The Whitehead Institute at MIT has moved personalized medicine and gene therapy forward with the announcement of a technique that can correct disease-causing mutations in stem cells.
According to a release from MIT, researcher Frank Soldner and collaborators will publish a paper in the July 22 issue of the magazine Cell that describes two methods for either inserting or removing mutations that can cause early-onset Parkinson’s disease. While the main goal of the work was to insert such mutations so that potential drugs can be tested against a single genome – with both the non-mutated control cells and the mutated test cells identical in all other aspects – one of the potential benefits is as a therapeutic.
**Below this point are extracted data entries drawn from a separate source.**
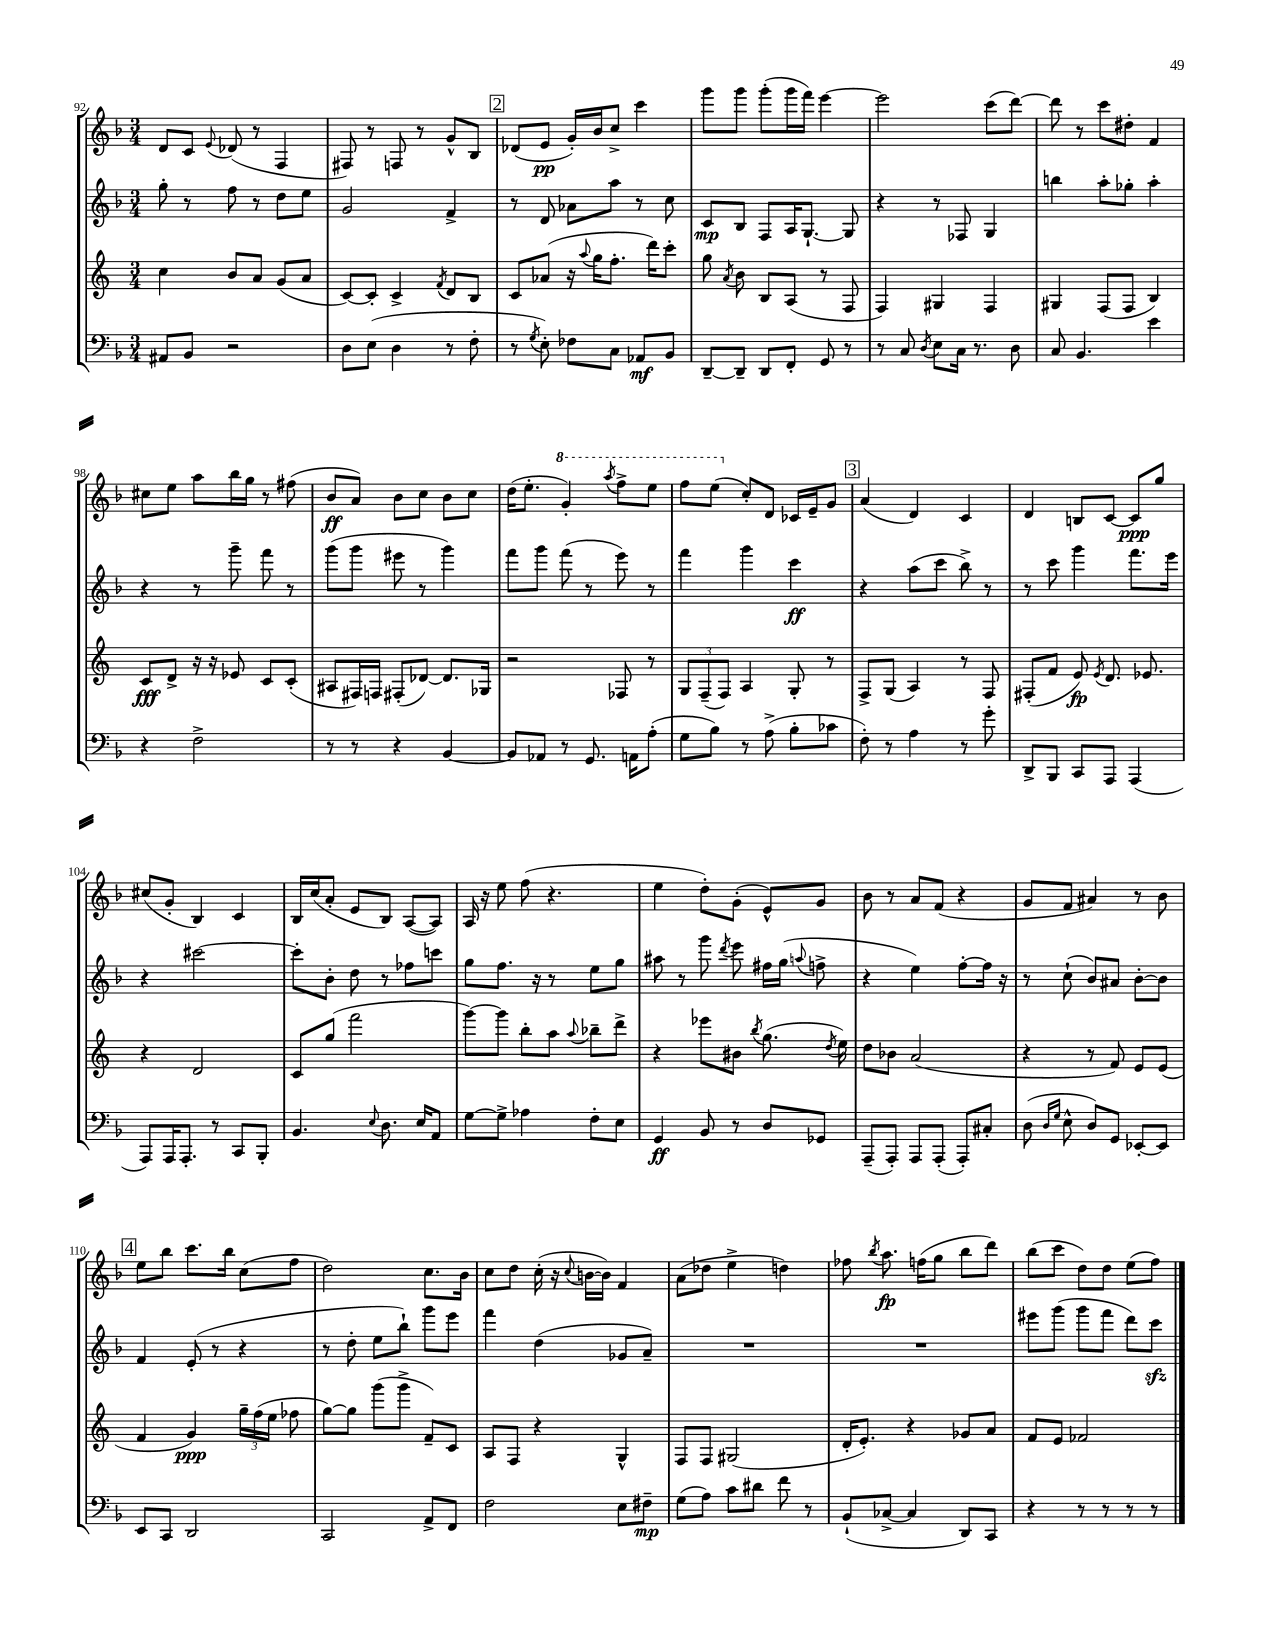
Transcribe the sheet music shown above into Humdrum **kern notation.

**kern	**kern	**kern	**kern
*staff4	*staff3	*staff2	*staff1
*clefF4	*clefG2	*clefG2	*clefG2
*k[b-]	*k[]	*k[b-]	*k[b-]
*M3/4	*M3/4	*M3/4	*M3/4
8AA#	4cc	8gg'	8d
8BB-	.	8r	8c
.	.	.	8qqe
2r	8b	8ff	(8d-
.	8a	8r	8r
.	(8g	8dd	4F
.	8a	8ee	.
=	=	=	=
8D	[8c)	2g	8F#)
(8E	8c']	.	8r
4D	4c^	.	8F
.	.	.	8r
.	8qf	.	.
8r	8d	4f^	8g^^
8F'	8B	.	8B-
=	=	=	=
8r	8c	8r	(8d-
8qG	.	.	.
8E')	(8a-	8d	8e
8F-	16r	8a-	16g')
.	8qqaa	.	.
.	16gg	.	16b-
8C	8.ff'	8aa	8cc^
8AA-	.	8r	4ccc
.	16ddd)	.	.
8BB-	8ccc'	8cc	.
=	=	=	=
[8DD~	8gg	8c	8ggg
.	8qa	.	.
8DD~]	8b	8B-	8ggg
8DD	8B	8F	(8ggg'
8FF'	(8A	16A	16ggg
.	.	[8.G`	16fff)
8GG	8r	.	[4eee
8r	8F	8G]	.
=	=	=	=
8r	4F)	4r	2eee]
8C	.	.	.
8qD	.	.	.
8E	4G#	8r	.
16C	.	8F-	.
8.r	.	.	.
.	4F	4G	(8ccc
8D	.	.	[8ddd)
=	=	=	=
8C	4G#	4bb	8ddd]
4.BB-	.	.	8r
.	(8F	8aa'	8ccc
.	8F	8gg-'	8dd#'
4e	4B)	4aa'	4f
=	=	=	=
4r	8c	4r	8cc#
.	8d^	.	8ee
2F^	16r	8r	8aa
.	16r	.	.
.	8e-	8ggg~	16bb-
.	.	.	16gg
.	8c	8fff	8r
.	(8c'	8r	(8ff#
=	=	=	=
8r	8A#	(8ggg	8b-
8r	16F#)	8ggg	8a)
.	16F	.	.
4r	(8F#'	8eee#	8b-
.	[8d-)	8r	8cc
[4BB-	8.d-]	4ggg)	8b-
.	.	.	8cc
.	16G-	.	.
=	=	=	=
8BB-]	2r	8fff	(16dd
.	.	.	8.ee'
8AA-	.	8ggg	.
8r	.	(8fff	4gg')
8.GG	.	8r	.
.	.	.	8qaaa
.	8F-	8eee)	8fff^
16AA	.	.	.
(8A'	8r	8r	8eee
=	=	=	=
8G	12G	4fff	8fff
.	(12F~	.	.
8B-)	.	.	(8eee
.	12F)	.	.
8r	4A	4ggg	8cc')
(8A^	.	.	8d
8B-'	8G'	4ccc	16c-
.	.	.	16e~
8c-	8r	.	8g
=	=	=	=
8F')	8F^	4r	(4a
8r	(8G	.	.
4A	4A)	(8aa	4d)
.	.	8ccc	.
8r	8r	8bb-^)	4c
8g'	8F	8r	.
=	=	=	=
8DD^	(8F#'	8r	4d
8BBB-	8f	8ccc	.
8CC	8e)	4ggg	8B
.	8qe	.	.
8AAA	8.d	.	[8c
(4AAA	.	8.fff	8c]
.	8.e-	.	.
.	.	.	8gg
.	.	16eee	.
=	=	=	=
8AAA)	4r	4r	(8cc#
16AAA	.	.	8g'
8.AAA'	.	.	.
.	2d	[2ccc#	4B-)
8r	.	.	.
8CC	.	.	4c
8BBB-'	.	.	.
=	=	=	=
4.BB-	8c	8ccc#']	16B-
.	.	.	(16cc
.	(8gg	8b-'	8a'
.	2fff	8dd	8e
8qqE	.	.	.
8.D	.	8r	8B-)
.	.	8ff-	([8A
16E	.	.	.
8AA	.	8ccc	8A])
=	=	=	=
[8G	[8ggg)	8gg	16A
.	.	.	16r
8G^]	8ggg]	8.ff	8ee
4A-	8bb'	.	(8ff
.	.	16r	.
.	8aa	8r	4.r
.	8qqaa	.	.
8F'	8bb-~	8ee	.
8E	8ddd^	8gg	.
=	=	=	=
4GG	4r	8aa#	4ee
.	.	8r	.
8BB-	8eee-	8ggg	8dd')
.	.	8qddd	.
8r	8b#	8eee	(8g'
.	8qbb	.	.
8D	(8.gg	16ff#	8e^^)
.	.	(16gg	.
.	.	8qqaa	.
8GG-	.	8ff^	8g
.	8qdd	.	.
.	16ee)	.	.
=	=	=	=
(8AAA~	8dd	4r	8b-
8AAA')	8b-	.	8r
8AAA	(2a	4ee)	8a
(8AAA'	.	.	(8f
8AAA')	.	[8ff'	4r
8C#'	.	16ff]	.
.	.	16r	.
=	=	=	=
(8D	4r	8r	8g
16qqD	.	.	.
16qqG	.	.	.
8E^^	.	(8cc`	8f
8D)	8r	8b-)	4a#)
8GG	8f)	8a#	.
[8EE-'	8e	[8b-'	8r
8EE-]	(8e	8b-]	8b-
=	=	=	=
8EE	4f	4f	8ee
8CC	.	.	8bb-
2DD	4g)	(8e'	8.ccc
.	.	8r	.
.	.	.	16bb-
.	24gg~	4r	(8cc
.	(24ff	.	.
.	24ee	.	.
.	8ff-	.	8ff
=	=	=	=
2CC	[8gg)	8r	2dd)
.	8gg]	8dd'	.
.	(8ggg	8ee	.
.	8ggg^	8bb-`)	.
8AA^	8f~)	8ggg	8.cc
8FF	8c	8eee	.
.	.	.	16b-
=	=	=	=
2F	8A	4fff	8cc
.	8F	.	8dd
.	4r	(4dd	(16cc'
.	.	.	16r
.	.	.	8qqcc
.	.	.	[16b
.	.	.	16b])
8E	4G^^	8g-	4f
8F#~	.	8a~)	.
=	=	=	=
(8G	8F	2.r	(8a
8A)	8F	.	8dd-
8c	(2G#	.	4ee^
8d#	.	.	.
8f	.	.	4dd)
8r	.	.	.
=	=	=	=
(8BB-`	16d'	2.r	8ff-
.	8.e')	.	.
.	.	.	8qbb-
[8C-^	.	.	8.aa
4C-]	4r	.	.
.	.	.	(16ff
.	.	.	8gg
8DD)	8g-	.	8bb-
8CC	8a	.	8ddd)
=	=	=	=
4r	8f	8eee#	(8bb-
.	8e	(8ggg	8ccc
8r	2f-	8ggg	8dd)
8r	.	8fff	8dd
8r	.	8ddd)	(8ee
8r	.	8ccc	8ff)
==	==	==	==
*-	*-	*-	*-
The researchers used two proteins – zinc finger nucleases (ZFNs) and transcription activator like effector nucleases (TALENs) – to alter the genes in both human embryonic stem cells and induced pluripotent stem cells (cells taken from adults and made to function as stem cells). According to the release from MIT, the TALENs proteins work more quickly and are less expensive than the ZFNs proteins. In fact, the difference in time and cost is so great that researcher Dirk Hockemeyer said, “This opens up a lot of possibilities of what we will be able do because the generation of TALENs are so much faster and easier than that of ZFNs. It solves many of the issues that were holding us back.”
The theoretical therapeutic application would go like this: Cells are harvested from a patient suffering from a genetic-mutation-based disease and turned into induced pluripotent stem cells. The TALENS protein would then be applied and the mutation in the gene would be corrected. The non-mutation-bearing stem cells would then be reinjected into the patient and eventually supplant the disease-causing mutation-bearing cells, eliminating the underlying genetic cause of the condition.
The research was funded by grants from the National Institutes of Health and a Collaborative Innovation Award from the Howard Hughes Medical Institute.
Last month, Mary Gehring of the Whitehead Institute for Biomedical Research at MIT was named a 2011 Pew Scholar in Biomedical Science for epigenetics and genomics. The honor brings with it $240,000 over four years from Pew Charitable Trusts.